Another argument for closed-source software is that bugs and in particular, security flaws (which do not affect the user) can remain hidden indefinitely. This is referred to as “security by obscurity”. If you can’t see the errors, then they can’t be used in cyber-attacks. The opposing principle is that an effective security system does not rely on secrecy; only good design and a secret key.
How code gets fixed
When it comes to actually fixing code, the real difference between open and closed-source software is who can modify, fix or exploit the bugs when they are found. If it’s closed-source, the user has to report the bug to the author or software vendor. They then replicate the fault, open up their private code repository, find a way to fix the bug, and write a patch. Problems arise when products are no longer supported, or companies extend “security by obscurity” to the point where they will ignore, discredit or even prosecute those who point out flaws.
When dealing with open-source software, on the other hand, you can report the flaw to the team of volunteers who maintain the project through the public code repository (such as GitHub, SourceForge, or GoogleCode). Then if someone is working on the project (many projects are abandoned and are not supported at all), they may fix the bug and you can then download and install the updated version. Of course there is always the possibility of a malicious programmer adding “features” like malware and backdoors to the software, although if others are working on the project they should detect such tampering.
Implant manufacturers should open source software
Having a open-source software run closed-source hardware is nothing new. The Raspberry Pi, for example, uses a proprietary Broadcom graphics processing unit (GPU), the internals of which are kept secret. Broadcomm has published just enough information to allow any programmer to use the chip while maintaining its monopoly on the hardware design. In theory there is nothing stopping implant manufacturers doing the same.
The reason they should do it comes down to real-world experience.
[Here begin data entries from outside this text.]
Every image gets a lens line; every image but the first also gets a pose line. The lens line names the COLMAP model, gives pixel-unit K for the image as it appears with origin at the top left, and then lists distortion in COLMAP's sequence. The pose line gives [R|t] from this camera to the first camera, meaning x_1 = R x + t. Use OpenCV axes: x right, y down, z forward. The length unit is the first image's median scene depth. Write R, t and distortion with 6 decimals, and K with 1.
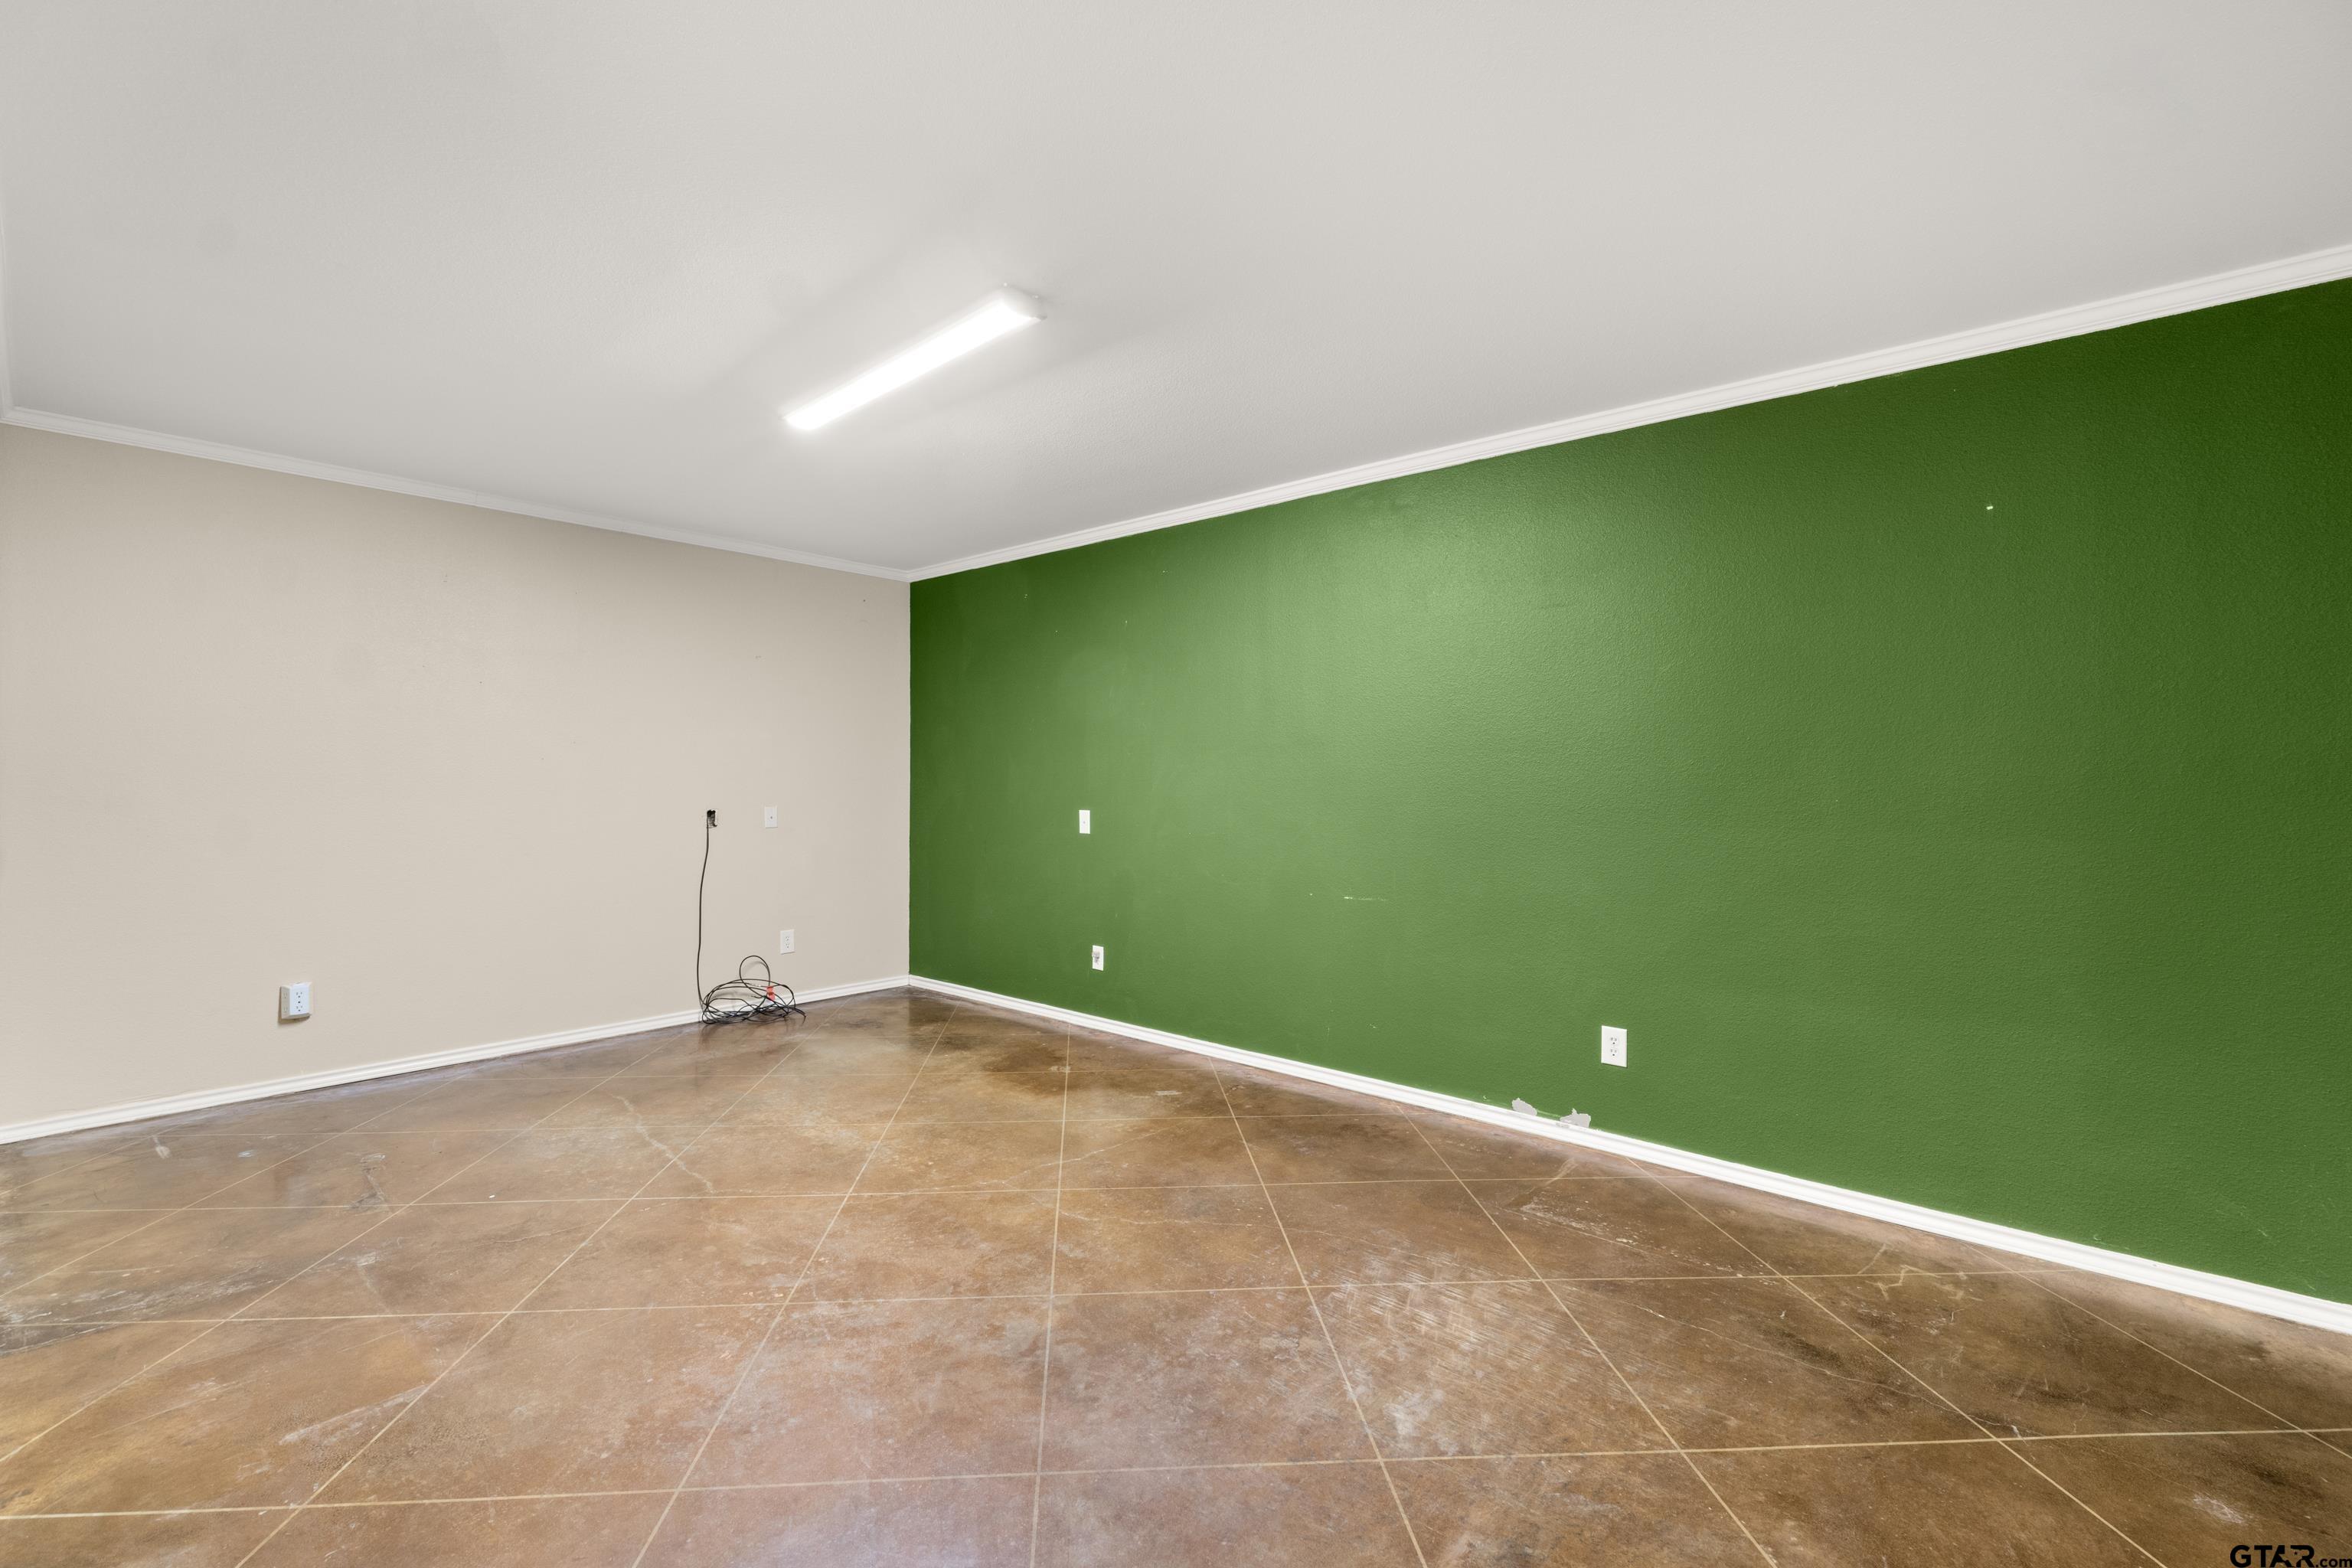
lens RADIAL K [[998.1, 0, 1174.8], [0, 998.1, 777.6], [0, 0, 1]] dist [-0.004532, -0.001703]
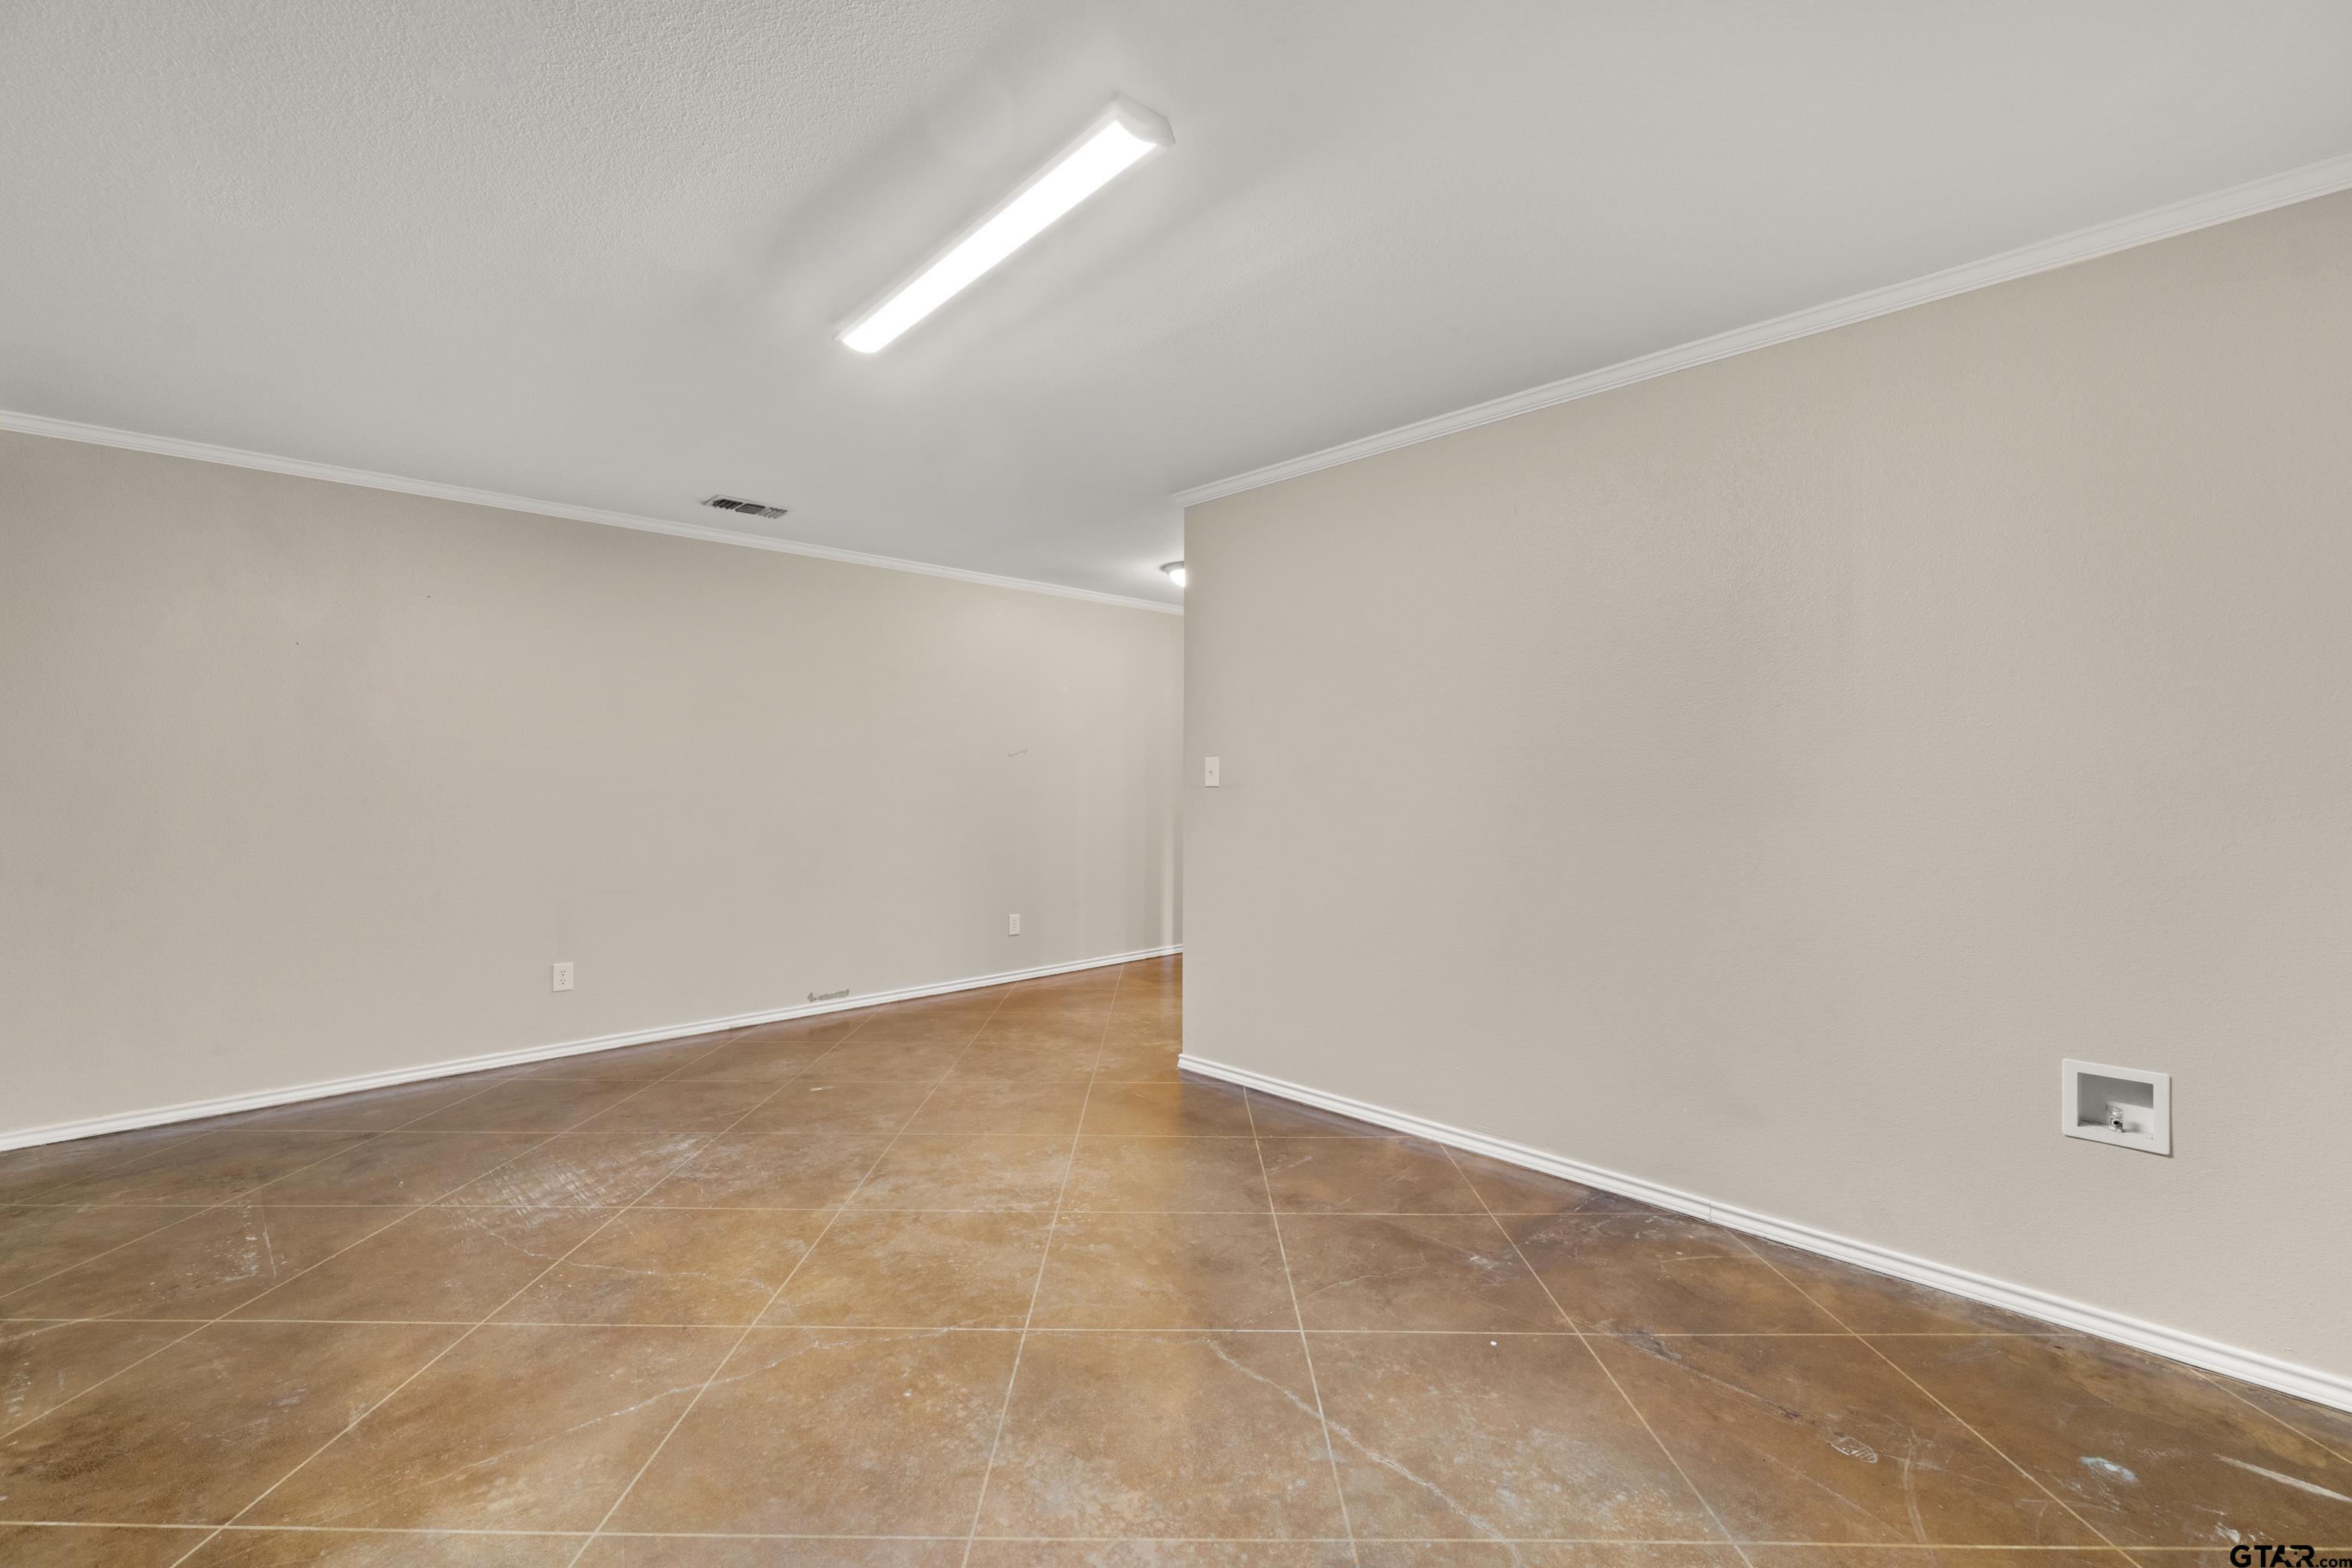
lens RADIAL K [[998.1, 0, 1174.8], [0, 998.1, 785.0], [0, 0, 1]] dist [-0.004532, -0.001703]
pose [[-0.996584, -0.008243, 0.082169, -0.599385], [-0.007869, 0.999957, 0.004874, -0.000714], [-0.082205, 0.004211, -0.996607, 2.093589]]
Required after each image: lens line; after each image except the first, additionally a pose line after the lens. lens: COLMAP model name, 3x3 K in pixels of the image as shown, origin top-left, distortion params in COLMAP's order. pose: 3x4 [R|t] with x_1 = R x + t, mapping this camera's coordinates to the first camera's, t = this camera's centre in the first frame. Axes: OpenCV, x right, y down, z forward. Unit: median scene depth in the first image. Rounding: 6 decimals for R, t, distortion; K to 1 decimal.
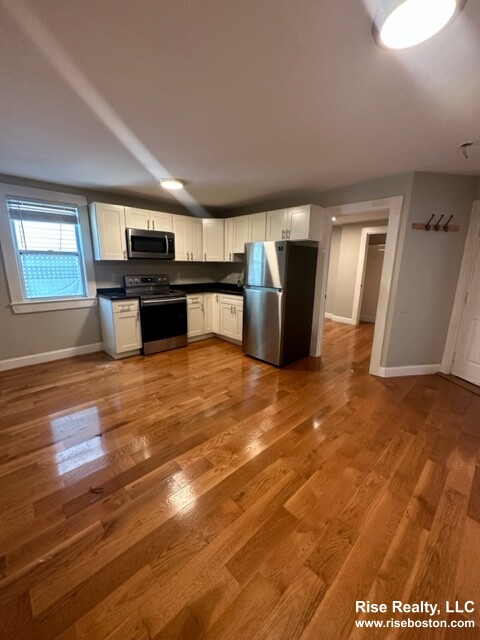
lens RADIAL K [[254.2, 0, 240.0], [0, 254.2, 320.0], [0, 0, 1]] dist [-0.005832, -0.000038]
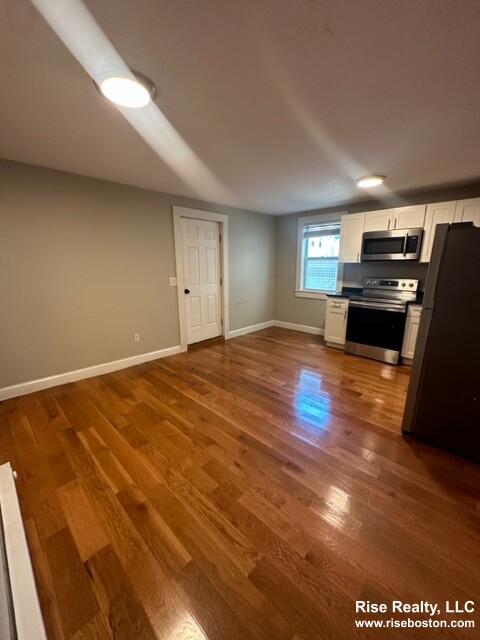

When someone’s pacemaker misbehaves, doctors, medical technicians and their programmers do not have the luxury of waiting for a manufacturer to release a patch or update. They need the fix immediately. That’s why manufacturers use only lightweight security on these products. When your doctor needs to access your device, they don’t have the time to mess around with cryptographic keys and authentication protocols. The most they have time for is to look up your device’s serial number and default password in your medical records.
While this is a security flaw, the same medical imperative argument applies to the source code. If your device goes crazy, your programmer needs to be able to find the code fast – that means open-source repository. When lives are at stake, there’s no time for secrecy. Just publish the code.